Document


Title

Is fall burning preferable to spring burning for promoting growth characteristics favorable for mechanical harvesting in Vaccinium myrtilloides Michaux?
Document Type: Journal
Author(s): S. P. Vander Kloet ; J. Pither
Publication Year: 2000

Cataloging Information

Keyword(s):
agriculture; barrens; branching; Canada; croplands; fire management; lowbush blueberry; lowbush blueberry; Nova Scotia; plant growth; range management; season of fire; size classes; stem length; Vaccinium myrsinites; yield
Region(s):
International
Record Maintained By:
Record Last Modified: June 1, 2018
FRAMES Record Number: 50448
Tall Timbers Record Number: 27051
TTRS Location Status: Not in file
TTRS Call Number: Not in File
TTRS Abstract Status: Okay, Fair use, Reproduced by permission

This bibliographic record was either created or modified by the Tall Timbers Research Station and Land Conservancy and is provided without charge to promote research and education in Fire Ecology. The E.V. Komarek Fire Ecology Database is the intellectual property of the Tall Timbers Research Station and Land Conservancy.

Description

Periodic prescribed burns of lowbush blueberry barrens promote high yield, aid in weed control, and reduce fungal and insect damage. Whether such prescribed fires should be set in the autumn or the spring has been a matter of some dispute. Previous research on Vaccinium angustifolium Aiton suggested some advantages to autumnal burning, but few data have been collected on V. myrtilloides Michaux. To evaluate whether time of burning affected plant qualities most favorable for mechanical harvesting, such as stem length and lateral branching, a series of experiments was conducted on V. myrtilloides.

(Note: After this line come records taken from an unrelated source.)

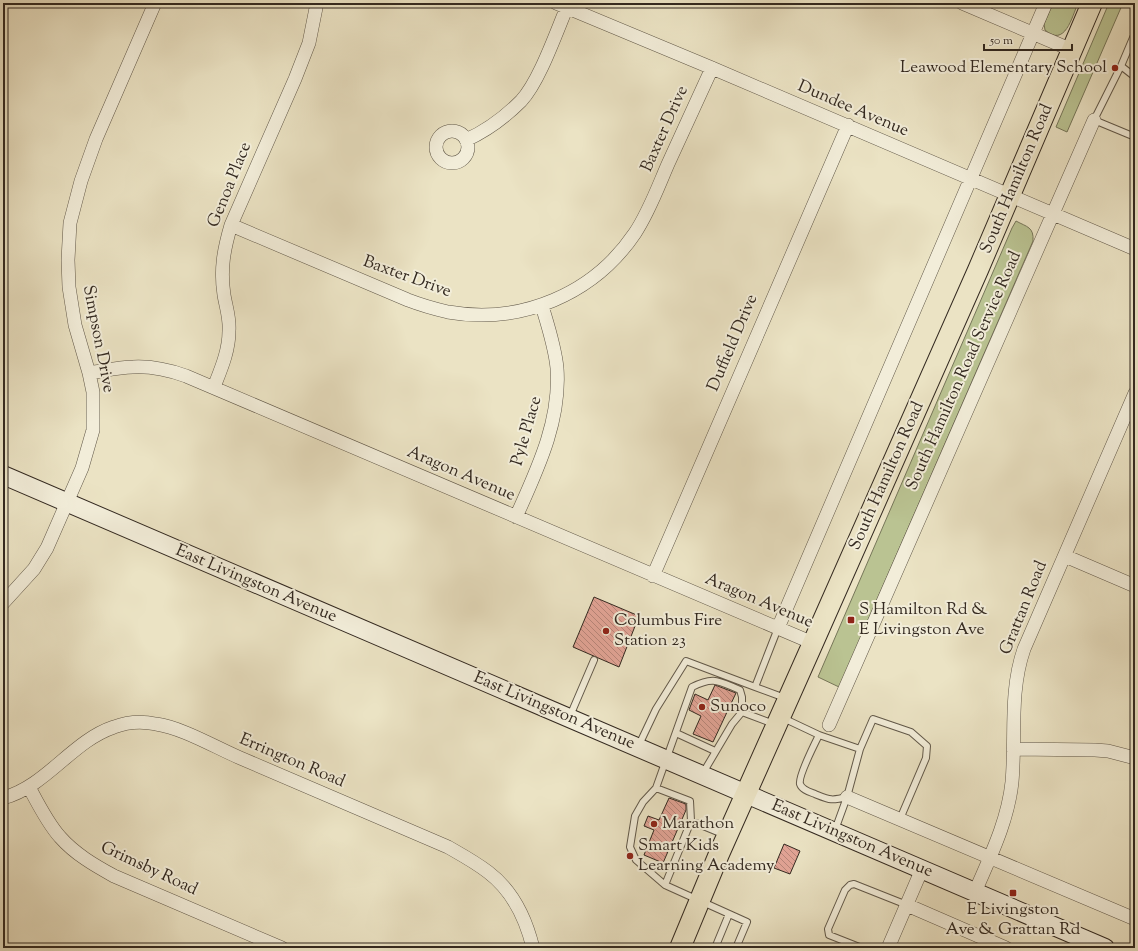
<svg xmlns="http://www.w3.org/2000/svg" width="1138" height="951" font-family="'Sorts Mill Goudy',serif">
<defs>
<pattern id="building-back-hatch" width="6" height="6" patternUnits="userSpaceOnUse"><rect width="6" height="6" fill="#e2a496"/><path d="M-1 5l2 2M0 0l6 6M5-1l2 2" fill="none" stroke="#b8867a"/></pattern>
</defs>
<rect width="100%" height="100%" fill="#ebe3c4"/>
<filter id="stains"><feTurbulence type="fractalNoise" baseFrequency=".005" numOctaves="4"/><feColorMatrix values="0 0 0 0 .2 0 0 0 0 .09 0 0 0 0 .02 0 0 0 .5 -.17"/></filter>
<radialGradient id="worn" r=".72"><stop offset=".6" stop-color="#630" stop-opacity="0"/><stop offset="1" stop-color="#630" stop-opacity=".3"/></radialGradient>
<path fill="#bac392" stroke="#767659" d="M1053,3H1078C1072,17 1065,48 1045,30L1044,24Z
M1109,3H1123L1067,132L1056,127Z
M1016,221C1027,227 1034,227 1033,241L839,687L818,677L1012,228Z"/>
<path fill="url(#building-back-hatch)" stroke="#332920" d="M594,597L639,616L619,667L573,647Z
M715,685L736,693L713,742L693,734L701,716L689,710L695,694L708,700Z
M669,798L686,804V810L663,863L644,855L654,830L644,826L648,816L659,820Z
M784,844L800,851L790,874L774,868Z"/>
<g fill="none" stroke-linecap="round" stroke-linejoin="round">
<g stroke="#615849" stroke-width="8">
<path id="service" d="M1135,33L1121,66L1094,120L1135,137
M1121,66L1135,77
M778,628L755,687L785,698
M570,716L594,660
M783,718L819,735L860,749L847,797L835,830
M676,733L715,751
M819,735C815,743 798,777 800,784C802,790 810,792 815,794C830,800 831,801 847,797
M638,747L656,709L686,661L755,687
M860,749L873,719L911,732L927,746L926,758L900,819
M703,773L732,724L742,712L774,724
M656,788L643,802L635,816L630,847L636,860L665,885
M691,821L690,801L656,788L692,687C714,676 718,681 740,690L742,697V712
M725,835L691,821L665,885L747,922L736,948
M715,948L729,914
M862,948L829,935L828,929L845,890L850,885L854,884L907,905"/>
</g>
<g stroke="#615849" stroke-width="14">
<path id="minor" d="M556,3L712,68L1135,249
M962,3L1072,50
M436 147a16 16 0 1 1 32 0a16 16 0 1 1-32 0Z
M466,140C486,131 506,116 521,101C539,82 556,33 567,7
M231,225L408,300C421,305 435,309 448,312C521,325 594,294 635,233C649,212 658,187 668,164C683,132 697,100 712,68
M89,373C103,371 119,367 133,367C151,366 169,370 186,376L813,643
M214,387C221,369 229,351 229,331C230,318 226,307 224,295C220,269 224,249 231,225L295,79L309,43L317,3
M516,517C537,470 561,421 557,368C555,347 548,326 542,306
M1065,556L1135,586
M653,576L848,125
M3,603L34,569L47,548L82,468L93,430V392L89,373L75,325L69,287L68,260L70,223L81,181L96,139L155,3
M778,628L1046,3
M829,725L1094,120
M1013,749L1095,750L1108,751L1135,758
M29,787C37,802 48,824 60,837C75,854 94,865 114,876L282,948
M847,797L1135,919
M3,798C47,786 72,741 114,727C127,722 142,721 156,724C184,728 218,749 245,760C313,789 380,818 448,847C462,855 475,862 488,872C512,890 526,919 533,948
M975,892C990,857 1008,821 1012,782C1016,738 1009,692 1024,649L1135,393
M907,905L1006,948
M888,948L922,869"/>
</g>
<g stroke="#332920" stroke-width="20">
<path id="secondary" d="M3,475L1105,948"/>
</g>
<g stroke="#332920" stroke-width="22">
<path id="primary" d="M680,948L719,854L813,643L978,270L1092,3"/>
</g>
<use href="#service" stroke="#f2edd9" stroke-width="6"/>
<use href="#minor" stroke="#f2edd9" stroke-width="13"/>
<use href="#secondary" stroke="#f2edd9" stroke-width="18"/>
<use href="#primary" stroke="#ebe3c4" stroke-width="20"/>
</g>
<g fill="#8f2418" stroke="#f2edd9" stroke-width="1.5">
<circle cx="1115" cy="68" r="4"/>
<rect x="847" y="616" width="8" height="8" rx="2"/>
<circle cx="606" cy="631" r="4"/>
<circle cx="702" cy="707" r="4"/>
<circle cx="654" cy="824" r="4"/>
<circle cx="630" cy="856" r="4"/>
<rect x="1009" y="889" width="8" height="8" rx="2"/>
</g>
<g text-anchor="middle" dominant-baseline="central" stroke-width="4" stroke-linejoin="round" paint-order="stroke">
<g font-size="17" fill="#332920" stroke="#f2edd9" text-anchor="start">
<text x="1107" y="68" text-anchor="end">Leawood Elementary School</text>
<text x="859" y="610">S Hamilton Rd &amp;<tspan x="859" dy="20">E Livingston Ave</tspan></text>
<text x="614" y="621">Columbus Fire<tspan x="614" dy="20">Station 23</tspan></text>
<text x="710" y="707">Sunoco</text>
<text x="662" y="824">Marathon</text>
<text x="638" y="846">Smart Kids<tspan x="638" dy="20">Learning Academy</tspan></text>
<text x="1013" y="910" text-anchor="middle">E Livingston<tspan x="1013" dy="20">Ave &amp; Grattan Rd</tspan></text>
</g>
<g font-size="17" fill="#332920" stroke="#f2edd9">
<text transform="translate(853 109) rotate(23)">Dundee Avenue</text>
<text transform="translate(665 129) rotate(-66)">Baxter Drive</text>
<text transform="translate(1017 179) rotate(-67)">South Hamilton Road</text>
<text transform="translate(230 185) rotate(-68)">Genoa Place</text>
<text transform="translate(407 277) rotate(20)">Baxter Drive</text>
<text transform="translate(98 339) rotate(79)">Simpson Drive</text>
<text transform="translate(733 343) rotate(-67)">Duffield Drive</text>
<text transform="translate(964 371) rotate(-66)">South Hamilton Road Service Road</text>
<text transform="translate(527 431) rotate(-74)">Pyle Place</text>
<text transform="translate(461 474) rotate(23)">Aragon Avenue</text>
<text transform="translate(887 476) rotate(-66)">South Hamilton Road</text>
<text transform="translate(256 584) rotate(23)">East Livingston Avenue</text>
<text transform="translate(759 601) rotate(23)">Aragon Avenue</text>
<text transform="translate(1024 608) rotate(-68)">Grattan Road</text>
<text transform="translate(554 711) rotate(23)">East Livingston Avenue</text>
<text transform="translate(292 761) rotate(23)">Errington Road</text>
<text transform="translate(852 839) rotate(23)">East Livingston Avenue</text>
<text transform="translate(149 869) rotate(25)">Grimsby Road</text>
</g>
</g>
<rect width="1138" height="951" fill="none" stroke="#ebe3c4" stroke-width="16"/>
<rect x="4" y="4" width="1130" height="943" fill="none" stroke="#332920" stroke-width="2"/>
<rect x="8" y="8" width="1122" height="935" fill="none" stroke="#332920"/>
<path d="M984 44v6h88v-6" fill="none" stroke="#332920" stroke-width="2"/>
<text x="990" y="44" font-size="12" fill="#332920" stroke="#f2edd9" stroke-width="3" paint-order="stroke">50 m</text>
<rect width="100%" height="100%" filter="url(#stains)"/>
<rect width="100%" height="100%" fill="url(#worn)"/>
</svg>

Differences in stem length, numbers of lateral branches, and buds per stem were nonsignificant among plants burned in fall vs. those burned in spring. In three of four experiments, however, fall burns resulted in the growth of fewer lateral branches. Furthermore, among the four experiments, growth responses were more uniform following fall than following spring burns. We therefore suggest that, where possible, fall burns should be prescribed for blueberry plants that will be mechanically harvested.

Citation:
Vander Kloet, S. P., and J. Pither. 2000. Is fall burning preferable to spring burning for promoting growth characteristics favorable for mechanical harvesting in Vaccinium myrtilloides Michaux? HortScience, v. 35, no. 4, p. 608-610.